───── Exercise materials
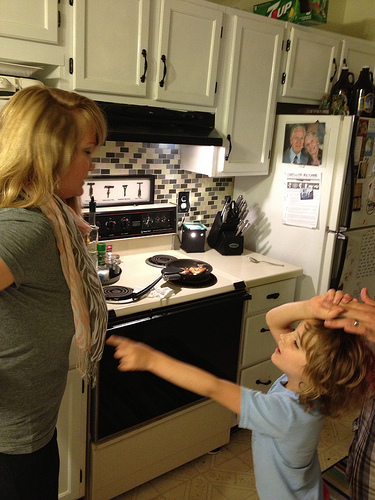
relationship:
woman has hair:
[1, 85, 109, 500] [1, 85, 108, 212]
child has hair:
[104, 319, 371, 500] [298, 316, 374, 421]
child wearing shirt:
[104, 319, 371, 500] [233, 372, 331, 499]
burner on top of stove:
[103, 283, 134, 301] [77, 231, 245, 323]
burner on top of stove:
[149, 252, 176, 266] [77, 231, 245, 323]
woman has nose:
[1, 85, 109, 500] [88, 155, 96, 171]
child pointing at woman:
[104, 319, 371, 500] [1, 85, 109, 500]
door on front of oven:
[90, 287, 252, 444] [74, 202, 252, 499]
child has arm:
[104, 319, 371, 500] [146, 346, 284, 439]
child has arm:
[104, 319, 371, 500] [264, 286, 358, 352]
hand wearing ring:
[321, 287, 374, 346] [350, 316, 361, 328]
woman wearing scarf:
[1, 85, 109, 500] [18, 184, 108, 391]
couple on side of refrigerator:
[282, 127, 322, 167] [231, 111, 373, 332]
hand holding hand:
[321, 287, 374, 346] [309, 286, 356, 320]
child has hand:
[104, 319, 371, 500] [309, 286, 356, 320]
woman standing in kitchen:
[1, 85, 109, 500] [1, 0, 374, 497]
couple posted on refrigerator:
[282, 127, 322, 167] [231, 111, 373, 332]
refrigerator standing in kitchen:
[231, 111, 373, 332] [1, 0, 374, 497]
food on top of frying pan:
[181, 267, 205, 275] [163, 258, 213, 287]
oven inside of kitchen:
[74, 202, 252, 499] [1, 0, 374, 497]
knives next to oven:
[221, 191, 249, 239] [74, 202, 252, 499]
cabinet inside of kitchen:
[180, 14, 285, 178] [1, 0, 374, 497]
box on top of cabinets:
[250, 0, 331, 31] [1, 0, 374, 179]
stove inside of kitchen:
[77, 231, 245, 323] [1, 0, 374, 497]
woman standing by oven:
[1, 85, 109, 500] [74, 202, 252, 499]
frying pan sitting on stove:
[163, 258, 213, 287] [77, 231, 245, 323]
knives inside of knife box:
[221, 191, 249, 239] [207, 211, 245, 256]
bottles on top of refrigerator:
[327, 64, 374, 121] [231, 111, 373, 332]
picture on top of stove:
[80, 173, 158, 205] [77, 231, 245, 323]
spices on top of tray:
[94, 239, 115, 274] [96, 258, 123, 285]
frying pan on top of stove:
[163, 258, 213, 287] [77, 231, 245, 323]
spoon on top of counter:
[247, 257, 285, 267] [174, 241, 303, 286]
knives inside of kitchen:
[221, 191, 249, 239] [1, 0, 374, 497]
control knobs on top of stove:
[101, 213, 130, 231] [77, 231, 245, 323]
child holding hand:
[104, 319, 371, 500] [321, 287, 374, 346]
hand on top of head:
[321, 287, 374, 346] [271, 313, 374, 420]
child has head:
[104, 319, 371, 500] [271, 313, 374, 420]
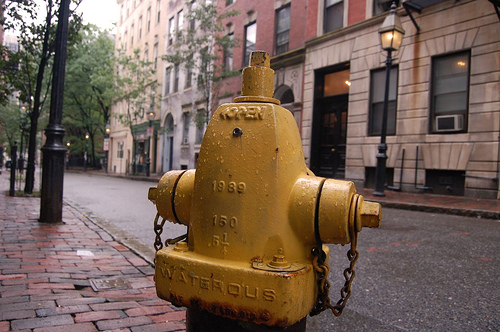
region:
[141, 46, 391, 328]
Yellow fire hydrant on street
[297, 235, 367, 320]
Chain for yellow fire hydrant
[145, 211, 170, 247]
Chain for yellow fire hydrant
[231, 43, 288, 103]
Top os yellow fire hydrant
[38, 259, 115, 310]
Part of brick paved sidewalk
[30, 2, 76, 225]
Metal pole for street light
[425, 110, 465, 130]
──────────
▸ Exercise details
Turn every line of the entries above into a JSON list of strings, one string per line, skipping blank lines. Leave the pictures out of your answer.

▸ Answer for the task
[
  "relationship:",
  "woman has hair:",
  "[1, 85, 109, 500] [1, 85, 108, 212]",
  "child has hair:",
  "[104, 319, 371, 500] [298, 316, 374, 421]",
  "child wearing shirt:",
  "[104, 319, 371, 500] [233, 372, 331, 499]",
  "burner on top of stove:",
  "[103, 283, 134, 301] [77, 231, 245, 323]",
  "burner on top of stove:",
  "[149, 252, 176, 266] [77, 231, 245, 323]",
  "woman has nose:",
  "[1, 85, 109, 500] [88, 155, 96, 171]",
  "child pointing at woman:",
  "[104, 319, 371, 500] [1, 85, 109, 500]",
  "door on front of oven:",
  "[90, 287, 252, 444] [74, 202, 252, 499]",
  "child has arm:",
  "[104, 319, 371, 500] [146, 346, 284, 439]",
  "child has arm:",
  "[104, 319, 371, 500] [264, 286, 358, 352]",
  "hand wearing ring:",
  "[321, 287, 374, 346] [350, 316, 361, 328]",
  "woman wearing scarf:",
  "[1, 85, 109, 500] [18, 184, 108, 391]",
  "couple on side of refrigerator:",
  "[282, 127, 322, 167] [231, 111, 373, 332]",
  "hand holding hand:",
  "[321, 287, 374, 346] [309, 286, 356, 320]",
  "child has hand:",
  "[104, 319, 371, 500] [309, 286, 356, 320]",
  "woman standing in kitchen:",
  "[1, 85, 109, 500] [1, 0, 374, 497]",
  "couple posted on refrigerator:",
  "[282, 127, 322, 167] [231, 111, 373, 332]",
  "refrigerator standing in kitchen:",
  "[231, 111, 373, 332] [1, 0, 374, 497]",
  "food on top of frying pan:",
  "[181, 267, 205, 275] [163, 258, 213, 287]",
  "oven inside of kitchen:",
  "[74, 202, 252, 499] [1, 0, 374, 497]",
  "knives next to oven:",
  "[221, 191, 249, 239] [74, 202, 252, 499]",
  "cabinet inside of kitchen:",
  "[180, 14, 285, 178] [1, 0, 374, 497]",
  "box on top of cabinets:",
  "[250, 0, 331, 31] [1, 0, 374, 179]",
  "stove inside of kitchen:",
  "[77, 231, 245, 323] [1, 0, 374, 497]",
  "woman standing by oven:",
  "[1, 85, 109, 500] [74, 202, 252, 499]",
  "frying pan sitting on stove:",
  "[163, 258, 213, 287] [77, 231, 245, 323]",
  "knives inside of knife box:",
  "[221, 191, 249, 239] [207, 211, 245, 256]",
  "bottles on top of refrigerator:",
  "[327, 64, 374, 121] [231, 111, 373, 332]",
  "picture on top of stove:",
  "[80, 173, 158, 205] [77, 231, 245, 323]",
  "spices on top of tray:",
  "[94, 239, 115, 274] [96, 258, 123, 285]",
  "frying pan on top of stove:",
  "[163, 258, 213, 287] [77, 231, 245, 323]",
  "spoon on top of counter:",
  "[247, 257, 285, 267] [174, 241, 303, 286]",
  "knives inside of kitchen:",
  "[221, 191, 249, 239] [1, 0, 374, 497]",
  "control knobs on top of stove:",
  "[101, 213, 130, 231] [77, 231, 245, 323]",
  "child holding hand:",
  "[104, 319, 371, 500] [321, 287, 374, 346]",
  "hand on top of head:",
  "[321, 287, 374, 346] [271, 313, 374, 420]",
  "child has head:",
  "[104, 319, 371, 500] [271, 313, 374, 420]",
  "region:",
  "[141, 46, 391, 328]",
  "Yellow fire hydrant on street",
  "[297, 235, 367, 320]",
  "Chain for yellow fire hydrant",
  "[145, 211, 170, 247]",
  "Chain for yellow fire hydrant",
  "[231, 43, 288, 103]",
  "Top os yellow fire hydrant",
  "[38, 259, 115, 310]",
  "Part of brick paved sidewalk",
  "[30, 2, 76, 225]",
  "Metal pole for street light",
  "[425, 110, 465, 130]"
]